### Apply what you read:
- 1) In the blog post on complicity and sympathy, which writing of Martin Luther King is the quoted sentence taken from?
- 2) Proceed with the blog post on complicity and sympathy from the point where it stops, writing the body that follows its final heading.

Monday, November 16, 2009

Complicity and Sympathy

Several readers wrote to remind us that most Muslims only want peace and that we should be careful not to implicate the majority in the crimes of the minority, even if it's quite a large minority. This is true, of course, although it could've been said about Germans under the Nazis that most of them only wanted peace even as they worked to impose the will of the power-mad minority on the rest of the world.

In any event, the problem isn't just with the violent minority, it's also with a majority that doesn't raise a loud voice against the minority, but rather seeks to excuse or ignore the actions of the extremists. I'm reminded of a quote I came across recently:

"We will have to repent in this generation not merely for the vitriolic words and actions of the bad people, but for the appalling silence of the good people."

The words are those of Martin Luther King and came from his Letter From a Birmingham Jail. King was lamenting the failure of churches, particularly white churches, to speak out against the injustice of racial segregation. Substitute "Muslims" for "people" and I think his words perfectly fit the present situation. If Muslims are not going to demand that their co-religionists stop the madness, then it'll be difficult for them to avoid the charge of complicity and sympathy with acts of Islamic terrorism just as the white church could not escape similar charges of complicity and sympathy with the injustice of forced segregation in the 1960s.


Is This Really the Reason?

### Provided material:
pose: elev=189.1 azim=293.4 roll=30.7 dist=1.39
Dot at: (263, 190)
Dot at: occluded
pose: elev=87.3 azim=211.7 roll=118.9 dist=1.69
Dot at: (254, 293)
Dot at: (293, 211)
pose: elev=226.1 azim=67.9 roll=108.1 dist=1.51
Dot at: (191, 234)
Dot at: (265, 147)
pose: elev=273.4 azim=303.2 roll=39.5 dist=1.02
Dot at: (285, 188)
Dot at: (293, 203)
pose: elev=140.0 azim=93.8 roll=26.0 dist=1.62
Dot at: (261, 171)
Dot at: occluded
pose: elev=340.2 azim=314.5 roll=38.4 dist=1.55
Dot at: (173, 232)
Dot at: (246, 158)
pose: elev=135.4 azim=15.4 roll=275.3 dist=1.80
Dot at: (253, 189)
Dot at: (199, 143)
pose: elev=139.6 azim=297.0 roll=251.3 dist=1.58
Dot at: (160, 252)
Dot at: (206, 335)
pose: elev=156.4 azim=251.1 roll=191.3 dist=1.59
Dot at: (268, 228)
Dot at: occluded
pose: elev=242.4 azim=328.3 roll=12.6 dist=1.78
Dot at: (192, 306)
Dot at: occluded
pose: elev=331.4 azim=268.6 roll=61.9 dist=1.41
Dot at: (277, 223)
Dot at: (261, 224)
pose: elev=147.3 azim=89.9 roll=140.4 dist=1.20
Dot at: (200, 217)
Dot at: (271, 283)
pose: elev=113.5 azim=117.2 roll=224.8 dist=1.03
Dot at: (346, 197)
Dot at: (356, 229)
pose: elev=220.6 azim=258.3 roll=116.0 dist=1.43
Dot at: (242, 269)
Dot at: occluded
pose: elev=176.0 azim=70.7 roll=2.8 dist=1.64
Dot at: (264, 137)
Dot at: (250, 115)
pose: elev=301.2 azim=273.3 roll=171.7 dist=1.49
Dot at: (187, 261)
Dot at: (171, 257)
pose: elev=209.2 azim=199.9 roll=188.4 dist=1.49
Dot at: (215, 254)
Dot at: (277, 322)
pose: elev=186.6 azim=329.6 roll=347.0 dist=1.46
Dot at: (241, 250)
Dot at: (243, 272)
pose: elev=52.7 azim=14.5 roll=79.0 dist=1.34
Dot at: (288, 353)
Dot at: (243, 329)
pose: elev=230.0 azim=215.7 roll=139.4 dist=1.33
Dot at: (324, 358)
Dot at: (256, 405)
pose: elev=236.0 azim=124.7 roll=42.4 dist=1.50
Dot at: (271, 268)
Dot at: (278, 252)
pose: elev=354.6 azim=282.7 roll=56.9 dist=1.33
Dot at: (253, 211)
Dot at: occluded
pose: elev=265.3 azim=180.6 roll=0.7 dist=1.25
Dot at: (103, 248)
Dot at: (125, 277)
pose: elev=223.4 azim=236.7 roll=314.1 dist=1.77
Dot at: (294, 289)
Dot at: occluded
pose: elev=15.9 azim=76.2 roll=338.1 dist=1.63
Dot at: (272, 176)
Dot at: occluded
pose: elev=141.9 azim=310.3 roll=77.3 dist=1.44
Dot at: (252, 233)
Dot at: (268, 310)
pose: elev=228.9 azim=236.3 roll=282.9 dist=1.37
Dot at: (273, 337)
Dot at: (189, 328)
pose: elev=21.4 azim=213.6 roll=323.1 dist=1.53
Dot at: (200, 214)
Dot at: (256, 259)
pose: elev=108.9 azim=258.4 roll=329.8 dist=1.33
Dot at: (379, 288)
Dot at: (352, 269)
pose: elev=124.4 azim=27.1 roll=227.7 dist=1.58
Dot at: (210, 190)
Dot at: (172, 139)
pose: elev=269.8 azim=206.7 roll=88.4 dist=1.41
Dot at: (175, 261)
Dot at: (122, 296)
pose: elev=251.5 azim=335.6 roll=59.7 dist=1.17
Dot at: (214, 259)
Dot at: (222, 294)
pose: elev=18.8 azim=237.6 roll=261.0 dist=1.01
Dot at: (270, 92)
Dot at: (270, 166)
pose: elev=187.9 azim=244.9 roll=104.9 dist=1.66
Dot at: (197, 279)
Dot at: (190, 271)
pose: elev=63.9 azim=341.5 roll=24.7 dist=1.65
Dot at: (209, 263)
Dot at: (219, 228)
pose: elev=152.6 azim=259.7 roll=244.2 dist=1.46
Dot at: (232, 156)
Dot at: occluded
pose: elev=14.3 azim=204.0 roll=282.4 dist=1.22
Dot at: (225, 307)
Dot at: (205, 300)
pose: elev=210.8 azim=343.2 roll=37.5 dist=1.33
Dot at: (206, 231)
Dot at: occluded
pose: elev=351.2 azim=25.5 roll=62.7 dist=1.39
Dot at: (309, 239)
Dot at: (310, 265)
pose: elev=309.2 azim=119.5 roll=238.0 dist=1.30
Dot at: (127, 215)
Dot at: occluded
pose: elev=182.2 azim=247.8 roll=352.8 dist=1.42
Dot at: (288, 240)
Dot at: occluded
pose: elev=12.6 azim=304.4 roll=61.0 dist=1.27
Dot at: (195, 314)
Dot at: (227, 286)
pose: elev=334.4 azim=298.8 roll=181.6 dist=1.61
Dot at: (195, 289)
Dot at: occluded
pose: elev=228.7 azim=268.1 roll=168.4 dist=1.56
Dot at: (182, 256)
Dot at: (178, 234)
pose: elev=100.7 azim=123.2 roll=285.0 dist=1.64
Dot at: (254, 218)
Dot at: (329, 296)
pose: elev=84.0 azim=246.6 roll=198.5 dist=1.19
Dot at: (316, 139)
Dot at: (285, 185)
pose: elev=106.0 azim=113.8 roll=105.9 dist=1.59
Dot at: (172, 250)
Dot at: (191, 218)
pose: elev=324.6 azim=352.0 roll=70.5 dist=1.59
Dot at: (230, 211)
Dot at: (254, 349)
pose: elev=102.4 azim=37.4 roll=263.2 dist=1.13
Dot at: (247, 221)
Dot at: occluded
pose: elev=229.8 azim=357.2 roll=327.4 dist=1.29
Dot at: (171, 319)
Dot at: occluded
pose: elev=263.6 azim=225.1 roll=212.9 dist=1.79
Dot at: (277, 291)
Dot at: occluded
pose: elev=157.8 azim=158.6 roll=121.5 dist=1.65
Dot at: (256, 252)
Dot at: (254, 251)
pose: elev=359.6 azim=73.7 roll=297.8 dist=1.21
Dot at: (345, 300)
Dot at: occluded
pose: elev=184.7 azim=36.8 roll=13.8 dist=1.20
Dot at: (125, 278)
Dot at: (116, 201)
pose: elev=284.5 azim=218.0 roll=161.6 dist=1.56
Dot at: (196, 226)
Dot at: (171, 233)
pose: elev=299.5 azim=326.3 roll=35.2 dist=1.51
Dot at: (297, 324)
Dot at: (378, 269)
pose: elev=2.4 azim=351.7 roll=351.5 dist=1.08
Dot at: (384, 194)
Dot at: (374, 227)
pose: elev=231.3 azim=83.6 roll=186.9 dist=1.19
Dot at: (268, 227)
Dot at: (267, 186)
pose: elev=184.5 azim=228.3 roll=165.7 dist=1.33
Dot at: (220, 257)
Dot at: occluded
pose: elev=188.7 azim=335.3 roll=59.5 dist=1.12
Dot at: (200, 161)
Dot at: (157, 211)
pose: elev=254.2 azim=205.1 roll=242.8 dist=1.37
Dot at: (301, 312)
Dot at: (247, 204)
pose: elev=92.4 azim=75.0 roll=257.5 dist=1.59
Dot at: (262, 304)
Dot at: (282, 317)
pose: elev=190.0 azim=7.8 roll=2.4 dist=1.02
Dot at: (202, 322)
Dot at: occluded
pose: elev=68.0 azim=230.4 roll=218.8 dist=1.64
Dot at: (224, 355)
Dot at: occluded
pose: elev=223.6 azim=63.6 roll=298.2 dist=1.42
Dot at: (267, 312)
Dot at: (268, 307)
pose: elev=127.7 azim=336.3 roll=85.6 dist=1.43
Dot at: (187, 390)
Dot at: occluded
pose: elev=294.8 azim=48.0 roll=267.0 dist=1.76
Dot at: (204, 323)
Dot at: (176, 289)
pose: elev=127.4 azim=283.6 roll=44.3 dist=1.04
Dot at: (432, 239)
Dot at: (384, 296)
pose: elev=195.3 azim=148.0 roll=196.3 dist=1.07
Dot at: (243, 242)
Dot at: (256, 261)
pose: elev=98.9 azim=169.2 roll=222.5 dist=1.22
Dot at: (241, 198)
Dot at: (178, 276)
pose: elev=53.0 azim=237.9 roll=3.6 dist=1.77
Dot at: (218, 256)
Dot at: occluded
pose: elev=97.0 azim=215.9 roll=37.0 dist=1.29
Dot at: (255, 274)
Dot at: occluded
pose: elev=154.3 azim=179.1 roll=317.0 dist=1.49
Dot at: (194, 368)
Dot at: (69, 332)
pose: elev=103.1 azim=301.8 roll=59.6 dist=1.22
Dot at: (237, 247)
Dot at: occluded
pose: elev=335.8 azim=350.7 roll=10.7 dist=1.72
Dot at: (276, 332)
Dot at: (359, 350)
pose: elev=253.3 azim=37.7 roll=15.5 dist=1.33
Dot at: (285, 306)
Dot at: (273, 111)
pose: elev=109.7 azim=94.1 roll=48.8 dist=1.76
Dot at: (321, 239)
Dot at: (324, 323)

### Results of the exercise:
- 1) His Letter From a Birmingham Jail.

- 2)
Andy McCarthy was the prosecutor who got Sheik Abdul Rahman convicted in the first World Trade Tower bombing. He also is of the opinion that the decision to bring the 9/11 terrorists to New York is really a ploy to embarrass Bush and both destroy his legacy and the CIA. He writes:

This summer, I theorized that Attorney General Eric Holder - and his boss - had a hidden agenda in ordering a re-investigation of the CIA for six-year-old alleged interrogation excesses that had already been scrutinized by non-partisan DOJ prosecutors who had found no basis for prosecution. The continuing investigations of Bush-era counterterrorism policies (i.e., the policies that kept us safe from more domestic terror attacks), coupled with the Holder Justice Department's obsession to disclose classified national-defense information from that period, enable Holder to give the hard Left the "reckoning" that he and Obama promised during the 2008 campaign.

It would be too politically explosive for Obama/Holder to do the dirty work of charging Bush administration officials; but as new revelations from investigations and declassifications are churned out, Leftist lawyers use them to urge European and international tribunals to bring "torture" and "war crimes" indictments. Thus, administration cooperation gives Obama's base the reckoning it demands but Obama gets to deny responsibility for any actual prosecutions.

Today's announcement that KSM and other top al-Qaeda terrorists will be transferred to Manhattan federal court for civilian trials neatly fits this hidden agenda. Nothing results in more disclosures of government intelligence than civilian trials. They are a banquet of information, not just at the discovery stage but in the trial process itself, where witnesses - intelligence sources - must expose themselves and their secrets.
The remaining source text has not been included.